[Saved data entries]
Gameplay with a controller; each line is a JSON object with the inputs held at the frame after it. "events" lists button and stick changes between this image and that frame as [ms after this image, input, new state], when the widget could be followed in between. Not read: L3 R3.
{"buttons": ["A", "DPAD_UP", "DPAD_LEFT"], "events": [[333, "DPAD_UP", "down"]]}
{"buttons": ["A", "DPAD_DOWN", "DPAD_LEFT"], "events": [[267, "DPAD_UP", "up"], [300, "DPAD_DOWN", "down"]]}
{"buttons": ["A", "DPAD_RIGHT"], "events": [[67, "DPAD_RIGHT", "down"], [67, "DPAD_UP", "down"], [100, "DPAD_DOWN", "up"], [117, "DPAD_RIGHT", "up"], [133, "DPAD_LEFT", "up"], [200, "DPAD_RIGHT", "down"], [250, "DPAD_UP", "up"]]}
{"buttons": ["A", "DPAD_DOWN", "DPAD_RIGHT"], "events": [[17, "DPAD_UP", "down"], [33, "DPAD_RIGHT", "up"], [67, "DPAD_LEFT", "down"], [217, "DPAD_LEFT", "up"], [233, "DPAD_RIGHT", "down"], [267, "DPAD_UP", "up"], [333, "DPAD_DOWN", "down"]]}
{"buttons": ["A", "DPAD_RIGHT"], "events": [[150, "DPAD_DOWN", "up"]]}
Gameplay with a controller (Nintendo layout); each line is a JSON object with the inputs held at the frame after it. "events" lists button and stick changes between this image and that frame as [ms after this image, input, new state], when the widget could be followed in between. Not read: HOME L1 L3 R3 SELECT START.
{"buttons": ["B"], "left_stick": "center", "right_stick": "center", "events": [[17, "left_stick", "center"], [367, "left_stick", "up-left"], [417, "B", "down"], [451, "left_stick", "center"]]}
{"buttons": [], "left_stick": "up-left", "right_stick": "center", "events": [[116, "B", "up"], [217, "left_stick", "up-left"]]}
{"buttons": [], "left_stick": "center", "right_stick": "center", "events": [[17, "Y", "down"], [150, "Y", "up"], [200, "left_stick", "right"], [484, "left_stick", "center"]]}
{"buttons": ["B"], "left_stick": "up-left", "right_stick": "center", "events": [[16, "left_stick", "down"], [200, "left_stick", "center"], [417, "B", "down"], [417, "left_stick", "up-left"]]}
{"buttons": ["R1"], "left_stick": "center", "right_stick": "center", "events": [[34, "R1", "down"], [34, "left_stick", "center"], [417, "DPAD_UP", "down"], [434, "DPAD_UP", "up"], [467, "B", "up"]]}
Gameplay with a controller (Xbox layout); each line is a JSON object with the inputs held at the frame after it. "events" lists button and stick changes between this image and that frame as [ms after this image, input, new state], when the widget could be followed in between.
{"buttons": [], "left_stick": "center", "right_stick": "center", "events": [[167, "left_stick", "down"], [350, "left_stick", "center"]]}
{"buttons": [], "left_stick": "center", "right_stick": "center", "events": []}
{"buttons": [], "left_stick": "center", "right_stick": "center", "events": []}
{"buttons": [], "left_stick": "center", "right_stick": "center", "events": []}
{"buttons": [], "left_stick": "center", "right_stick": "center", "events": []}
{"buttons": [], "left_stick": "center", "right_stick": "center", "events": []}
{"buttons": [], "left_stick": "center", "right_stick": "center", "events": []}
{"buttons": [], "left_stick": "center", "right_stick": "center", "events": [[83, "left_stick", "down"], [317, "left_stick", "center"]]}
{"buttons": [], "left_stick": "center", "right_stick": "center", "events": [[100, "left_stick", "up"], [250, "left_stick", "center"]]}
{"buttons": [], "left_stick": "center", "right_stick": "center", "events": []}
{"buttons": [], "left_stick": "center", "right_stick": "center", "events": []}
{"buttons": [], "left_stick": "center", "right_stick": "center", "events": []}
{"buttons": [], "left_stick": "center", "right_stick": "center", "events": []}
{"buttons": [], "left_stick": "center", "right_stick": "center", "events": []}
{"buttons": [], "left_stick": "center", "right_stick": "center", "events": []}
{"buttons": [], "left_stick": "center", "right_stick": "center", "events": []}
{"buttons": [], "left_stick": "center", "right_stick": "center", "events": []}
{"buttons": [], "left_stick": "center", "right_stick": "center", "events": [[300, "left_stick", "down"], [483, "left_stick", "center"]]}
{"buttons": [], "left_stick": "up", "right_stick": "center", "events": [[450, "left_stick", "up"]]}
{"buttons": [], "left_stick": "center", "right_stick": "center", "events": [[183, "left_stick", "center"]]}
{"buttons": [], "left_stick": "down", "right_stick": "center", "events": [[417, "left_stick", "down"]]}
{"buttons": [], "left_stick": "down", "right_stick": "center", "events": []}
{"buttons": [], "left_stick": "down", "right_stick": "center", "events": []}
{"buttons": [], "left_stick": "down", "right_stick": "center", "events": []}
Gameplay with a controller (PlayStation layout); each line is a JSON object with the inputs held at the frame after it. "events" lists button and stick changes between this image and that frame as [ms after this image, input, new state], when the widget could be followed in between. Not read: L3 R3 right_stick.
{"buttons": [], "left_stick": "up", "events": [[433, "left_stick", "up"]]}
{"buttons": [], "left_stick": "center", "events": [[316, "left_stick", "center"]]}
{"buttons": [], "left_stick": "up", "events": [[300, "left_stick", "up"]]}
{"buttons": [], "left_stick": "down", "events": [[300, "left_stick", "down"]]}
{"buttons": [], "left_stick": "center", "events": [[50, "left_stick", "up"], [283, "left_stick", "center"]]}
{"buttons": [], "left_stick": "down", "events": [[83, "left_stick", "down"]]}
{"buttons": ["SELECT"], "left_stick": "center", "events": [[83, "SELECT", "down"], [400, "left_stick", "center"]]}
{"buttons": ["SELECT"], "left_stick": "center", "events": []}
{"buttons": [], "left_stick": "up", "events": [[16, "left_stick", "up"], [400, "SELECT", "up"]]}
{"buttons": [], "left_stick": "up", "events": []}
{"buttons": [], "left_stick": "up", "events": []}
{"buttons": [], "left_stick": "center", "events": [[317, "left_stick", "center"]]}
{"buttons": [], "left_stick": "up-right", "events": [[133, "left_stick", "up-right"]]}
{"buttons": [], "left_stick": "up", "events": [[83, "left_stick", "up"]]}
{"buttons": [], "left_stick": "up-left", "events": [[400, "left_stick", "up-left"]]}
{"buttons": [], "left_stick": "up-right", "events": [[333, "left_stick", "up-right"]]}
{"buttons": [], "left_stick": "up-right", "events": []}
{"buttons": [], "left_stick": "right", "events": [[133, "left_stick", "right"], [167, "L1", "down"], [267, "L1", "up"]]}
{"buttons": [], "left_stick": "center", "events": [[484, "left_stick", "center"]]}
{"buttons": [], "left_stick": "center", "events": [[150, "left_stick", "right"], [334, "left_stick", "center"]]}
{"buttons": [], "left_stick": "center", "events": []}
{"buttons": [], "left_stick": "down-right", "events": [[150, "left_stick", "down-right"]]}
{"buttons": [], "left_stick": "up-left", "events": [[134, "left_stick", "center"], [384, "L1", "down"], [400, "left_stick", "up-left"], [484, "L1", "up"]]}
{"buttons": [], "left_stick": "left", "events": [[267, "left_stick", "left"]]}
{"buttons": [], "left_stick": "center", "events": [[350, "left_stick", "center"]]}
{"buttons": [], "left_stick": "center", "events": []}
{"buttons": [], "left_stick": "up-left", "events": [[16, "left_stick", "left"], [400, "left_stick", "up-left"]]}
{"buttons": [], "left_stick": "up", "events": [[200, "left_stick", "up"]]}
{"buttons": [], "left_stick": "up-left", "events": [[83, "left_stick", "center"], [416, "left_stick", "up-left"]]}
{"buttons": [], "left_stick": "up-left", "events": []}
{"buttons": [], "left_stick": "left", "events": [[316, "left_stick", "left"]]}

The problem:
Show each line of the records above containing "followed".

Task output:
Gameplay with a controller; each line is a JSON object with the inputs held at the frame after it. "events" lists button and stick changes between this image and that frame as [ms after this image, input, new state], when the widget could be followed in between. Not read: L3 R3.
Gameplay with a controller (Nintendo layout); each line is a JSON object with the inputs held at the frame after it. "events" lists button and stick changes between this image and that frame as [ms after this image, input, new state], when the widget could be followed in between. Not read: HOME L1 L3 R3 SELECT START.
Gameplay with a controller (Xbox layout); each line is a JSON object with the inputs held at the frame after it. "events" lists button and stick changes between this image and that frame as [ms after this image, input, new state], when the widget could be followed in between.
Gameplay with a controller (PlayStation layout); each line is a JSON object with the inputs held at the frame after it. "events" lists button and stick changes between this image and that frame as [ms after this image, input, new state], when the widget could be followed in between. Not read: L3 R3 right_stick.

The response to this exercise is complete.